Duke’s ambition after the Second World War was to build a course that would stand alongside the nation’s finest university facilities. Its selection of Robert Trent Jones as course designer seemed particularly fitting, given his rising stature in an architectural field he was helping to define. Opened on the school’s West campus in 1957, the 7154 yard championship layout is one of the last of the “classic” era courses. Located on the same property as the Washington Duke Inn and Golf Club, the par 72 golf course is an open access resort course.

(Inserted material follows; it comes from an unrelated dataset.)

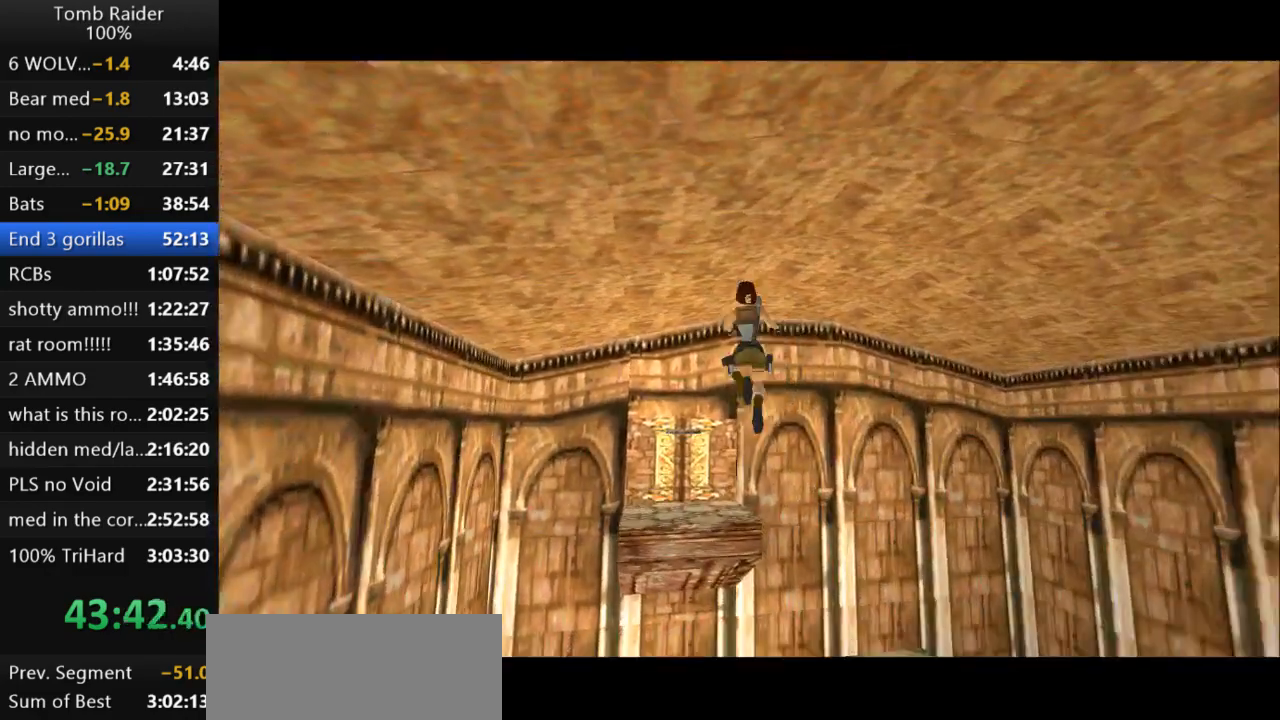
{"keys": ["up"], "events": [[233, "left", "down"], [400, "left", "up"]]}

Touring golfers who choose to stay at the elegant 279 room hotel, with its fine dining and full range of amenities, get a discounted rate for their rounds of golf. A good neighbor to the city of Durham and the state of North Carolina, Duke offers a superb, challenging, and enjoyable experience for everyone who visits, resort guests and local golfers as well as members of the Duke University faculty, student body, and staff.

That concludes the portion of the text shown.